Fig 4. DSC thermograms of myelin (20 Mm) under different aqueous media.

In the cases where homogenization takes place–bi-distilled water (black line) and near physiological medium (red line)–a maximum is reached after which a stabilization of the C_p is observed near physiological temperature. In the case of high [Ca²⁺] (blue line), a continuous variation of C_p according to a phase redistribution of components is observed.

Fig 5. Neutron diffraction signals of multilamellar planar arrays in different media and temperature.

The black curve is close to physiological condition.
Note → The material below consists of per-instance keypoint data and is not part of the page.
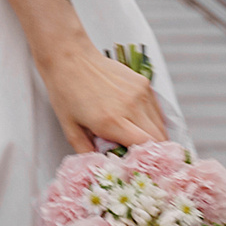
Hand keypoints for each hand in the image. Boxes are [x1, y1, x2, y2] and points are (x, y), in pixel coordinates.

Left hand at [40, 45, 168, 155]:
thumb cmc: (65, 92)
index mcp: (110, 121)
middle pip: (158, 139)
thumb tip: (103, 168)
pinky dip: (153, 120)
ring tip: (140, 141)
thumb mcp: (69, 127)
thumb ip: (87, 152)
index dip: (146, 160)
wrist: (69, 56)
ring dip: (155, 137)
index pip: (145, 148)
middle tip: (143, 158)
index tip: (140, 167)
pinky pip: (156, 110)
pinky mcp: (143, 83)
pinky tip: (138, 123)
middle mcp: (130, 107)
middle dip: (154, 152)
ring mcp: (139, 93)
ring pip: (161, 125)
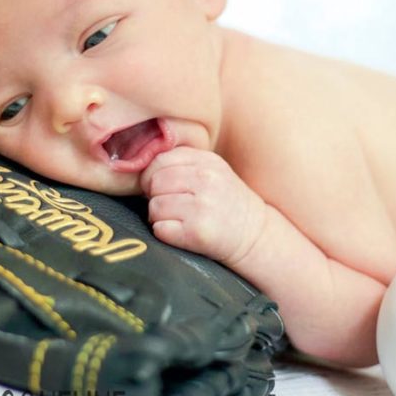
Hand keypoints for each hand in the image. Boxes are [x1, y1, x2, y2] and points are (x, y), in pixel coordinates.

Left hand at [139, 147, 266, 265]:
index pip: (159, 160)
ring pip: (154, 207)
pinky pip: (160, 229)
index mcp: (207, 161)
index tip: (162, 188)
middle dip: (155, 196)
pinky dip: (165, 233)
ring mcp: (202, 207)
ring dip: (159, 216)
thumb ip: (182, 163)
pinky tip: (181, 232)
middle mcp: (206, 181)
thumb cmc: (227, 203)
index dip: (153, 175)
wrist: (255, 236)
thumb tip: (140, 167)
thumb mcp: (213, 172)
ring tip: (178, 220)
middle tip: (170, 206)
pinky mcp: (197, 233)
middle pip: (154, 182)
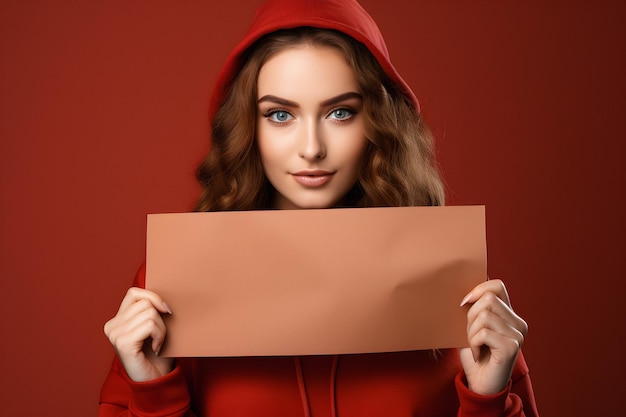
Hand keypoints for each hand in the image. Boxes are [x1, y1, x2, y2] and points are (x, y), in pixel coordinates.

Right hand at [104, 287, 174, 381]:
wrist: (157, 380)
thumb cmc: (158, 353)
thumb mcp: (155, 326)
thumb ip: (152, 309)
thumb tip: (164, 296)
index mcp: (117, 320)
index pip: (134, 292)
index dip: (153, 297)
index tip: (166, 311)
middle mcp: (111, 326)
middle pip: (145, 302)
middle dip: (160, 318)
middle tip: (160, 335)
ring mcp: (114, 335)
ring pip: (149, 313)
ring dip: (161, 329)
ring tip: (158, 342)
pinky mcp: (122, 343)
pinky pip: (149, 324)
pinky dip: (159, 335)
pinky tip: (156, 347)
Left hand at [459, 279, 527, 394]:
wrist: (480, 384)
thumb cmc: (475, 354)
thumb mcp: (472, 326)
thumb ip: (475, 308)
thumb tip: (467, 289)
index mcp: (509, 315)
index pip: (497, 286)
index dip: (478, 289)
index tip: (464, 303)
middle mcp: (518, 323)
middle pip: (487, 299)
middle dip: (470, 316)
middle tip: (471, 335)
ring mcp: (518, 335)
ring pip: (484, 315)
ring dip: (471, 332)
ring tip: (475, 345)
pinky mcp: (512, 347)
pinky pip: (483, 333)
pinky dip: (473, 343)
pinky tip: (478, 354)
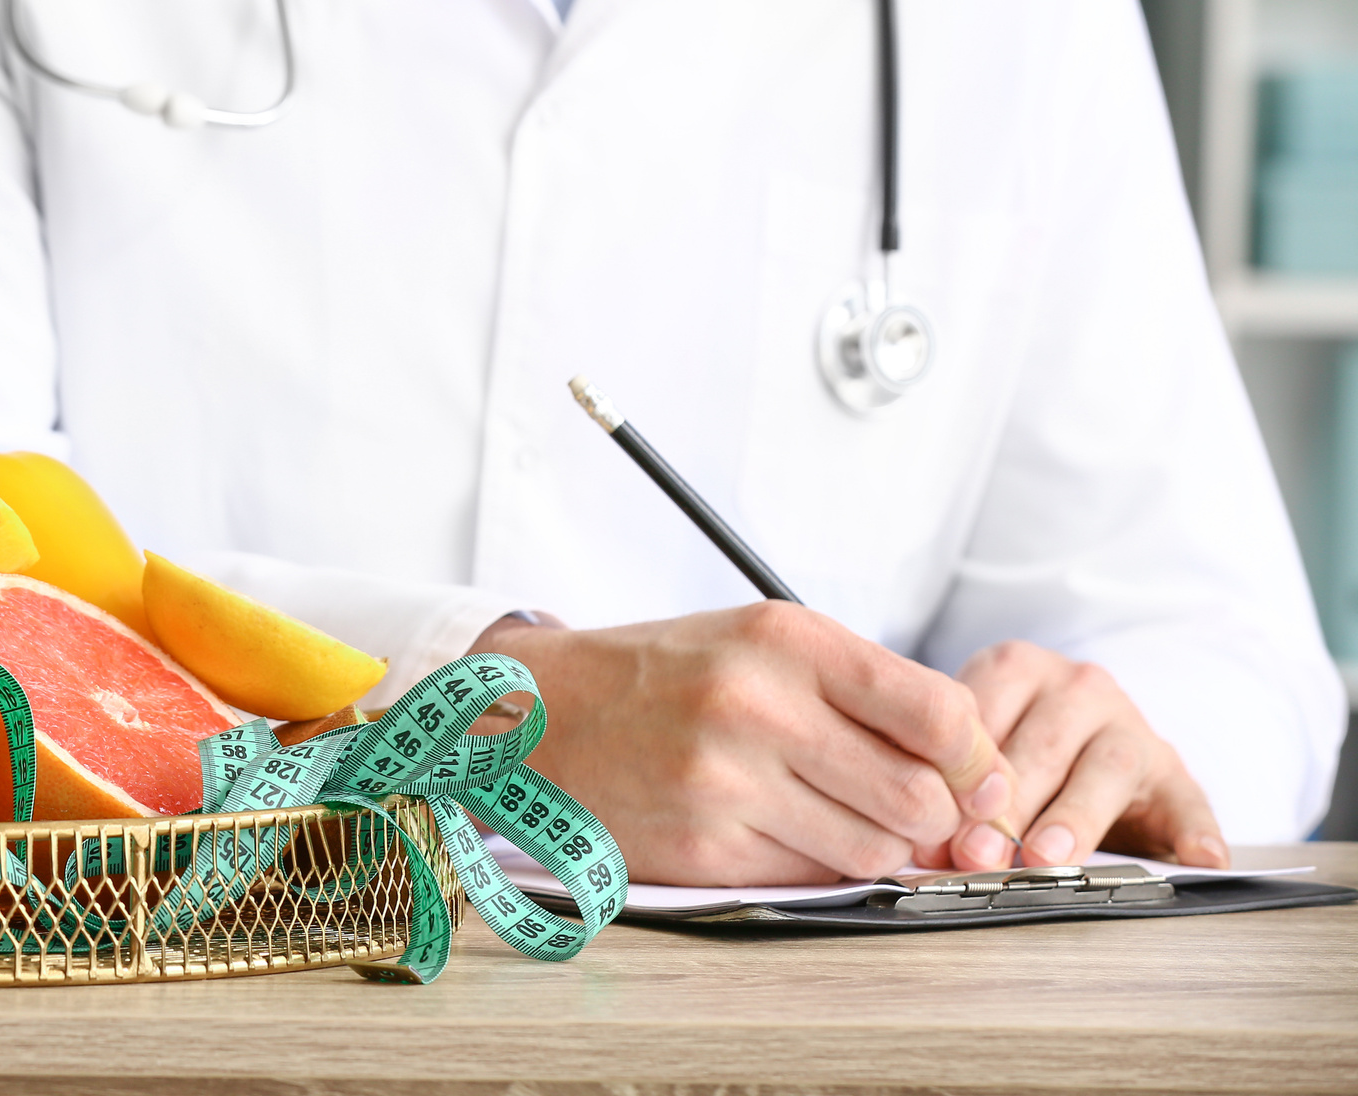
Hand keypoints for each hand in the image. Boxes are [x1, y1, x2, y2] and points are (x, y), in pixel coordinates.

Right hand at [472, 604, 1016, 884]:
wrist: (541, 713)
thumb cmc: (666, 676)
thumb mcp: (761, 642)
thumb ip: (867, 692)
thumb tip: (975, 776)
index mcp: (784, 639)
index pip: (941, 713)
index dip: (977, 760)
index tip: (975, 777)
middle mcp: (756, 705)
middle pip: (919, 797)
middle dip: (934, 817)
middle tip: (912, 811)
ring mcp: (725, 782)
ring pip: (873, 850)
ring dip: (876, 846)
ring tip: (835, 815)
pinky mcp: (703, 847)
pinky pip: (810, 877)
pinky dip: (815, 864)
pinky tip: (782, 831)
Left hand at [948, 641, 1225, 870]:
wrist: (1090, 745)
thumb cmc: (1016, 749)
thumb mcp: (979, 748)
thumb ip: (951, 782)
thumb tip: (922, 845)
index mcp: (1018, 669)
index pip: (984, 711)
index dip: (957, 771)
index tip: (935, 821)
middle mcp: (1078, 688)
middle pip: (1043, 743)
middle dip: (1007, 804)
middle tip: (979, 852)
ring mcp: (1132, 727)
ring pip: (1108, 767)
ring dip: (1075, 818)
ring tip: (1048, 858)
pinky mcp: (1177, 774)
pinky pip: (1190, 801)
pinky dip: (1194, 830)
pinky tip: (1195, 858)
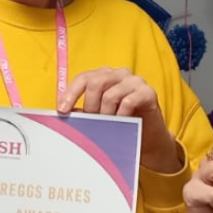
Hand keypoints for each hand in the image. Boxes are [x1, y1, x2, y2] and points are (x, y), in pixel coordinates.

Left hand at [59, 68, 181, 173]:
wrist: (150, 138)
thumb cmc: (122, 124)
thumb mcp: (100, 116)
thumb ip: (85, 112)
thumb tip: (65, 113)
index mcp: (104, 75)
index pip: (83, 78)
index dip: (71, 93)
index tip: (62, 110)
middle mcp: (119, 74)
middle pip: (96, 82)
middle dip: (89, 105)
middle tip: (91, 122)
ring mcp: (135, 81)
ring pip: (111, 94)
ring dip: (105, 114)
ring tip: (107, 126)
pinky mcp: (148, 92)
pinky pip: (129, 101)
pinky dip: (121, 115)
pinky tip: (121, 124)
The red curve is the same sample after cooling at 5°C. Two phases are observed with expansion of the spacing. The blue curve is in the presence of high (Ca²⁺) at 37°C; a phase separation takes place in the opposite direction with a compaction.

Fig 6. SAXS of DIGs in different ionic conditions at T = 4°C.

In the presence of a physiological buffer (A) the first order peaks for DIGs (red dots) and non-native phase from PMMs (black dots) are respectively at 0.66 and 0.67 nm^-1 indicating lamellar spacings of 9.5 nm and 9.4 (expanded phase). In the presence of CaCl₂ 25 mM (B) the first order peaks for DIGs (blue dots) and non-native phase from PMMs (black dots) are respectively at 0.96 and 0.98 nm^-1 indicating lamellar spacings of 6.6 and 6.4 nm (compacted phase).

Fig 7. Number (n) of correlated membranes for the different phases as a function of temperature for whole myelin (empty) and DIGs (filled).

In black is marked the n for the native period, in red for the expanded period and in blue for the compact period. In the presence of physiological (diamonds) and high [Ca²⁺] (circles) media.